Is The Sun Setting On The Solar Boom?
The U.S. solar industry is expected to see its expansion significantly curtailed this year after installing record capacity in 2016, marking the first annual decline in installations for the industry.
A new report from GTM Research and the Solar Energy Industries Association (SEIA) raises some question marks for the trajectory of the solar industry. In the second quarter, the U.S. installed 2.38 gigawatts of new solar PV. A decent performance, but with two quarters in the books, the industry is only on track to install 12.4 GW of new capacity in 2017, a decline of 17 percent from last year.
The report from GTM Research and SEIA laid out a few reasons for concern. Residential PV only expanded by 1 percent quarter-on-quarter, the result of “weakness in the California market and a slowdown in Northeast markets, which are feeling the impact of pull-back from national providers.” Solar’s super-charged growth in recent years can in part be attributed to state policies that mandate renewable energy. Those policies are reaching their limits, meaning that going forward, a lot of new installations will need to be made on a voluntary basis.

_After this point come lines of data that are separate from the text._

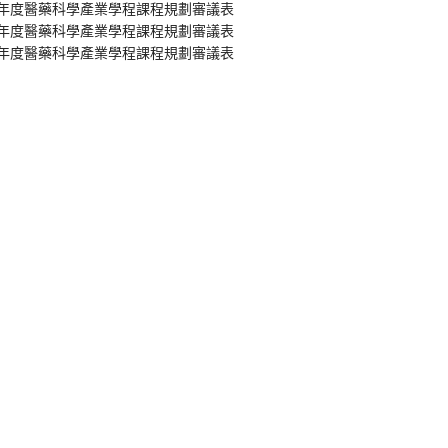
學年度醫藥科學產業學程課程規劃審議表
學年度醫藥科學產業學程課程規劃審議表
學年度醫藥科學產業學程課程規劃審議表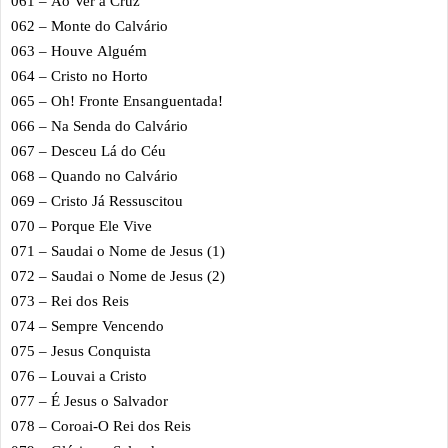
061 – Ao Ver a Cruz
062 – Monte do Calvário
063 – Houve Alguém
064 – Cristo no Horto
065 – Oh! Fronte Ensanguentada!
066 – Na Senda do Calvário
067 – Desceu Lá do Céu
068 – Quando no Calvário
069 – Cristo Já Ressuscitou
070 – Porque Ele Vive
071 – Saudai o Nome de Jesus (1)
072 – Saudai o Nome de Jesus (2)
073 – Rei dos Reis
074 – Sempre Vencendo
075 – Jesus Conquista
076 – Louvai a Cristo
077 – É Jesus o Salvador
078 – Coroai-O Rei dos Reis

But, beyond those wrinkles, there are many reasons why solar providers still feel good about their prospects. Solar provided 22 percent of all new electric capacity in the U.S. in the first half of 2017, second only to natural gas. Also, the decline in installations this year will be in the context of a record-setting year in 2016 in which solar accounted for 39 percent of all new capacity—more than natural gas.
The expected expiration of tax credits at the end of 2016—credits that were ultimately extended through the end of the decade—led to a massive volume of projects last year. As the industry refills the pipeline with new projects, 2017 was always going to be a bit slower than 2016.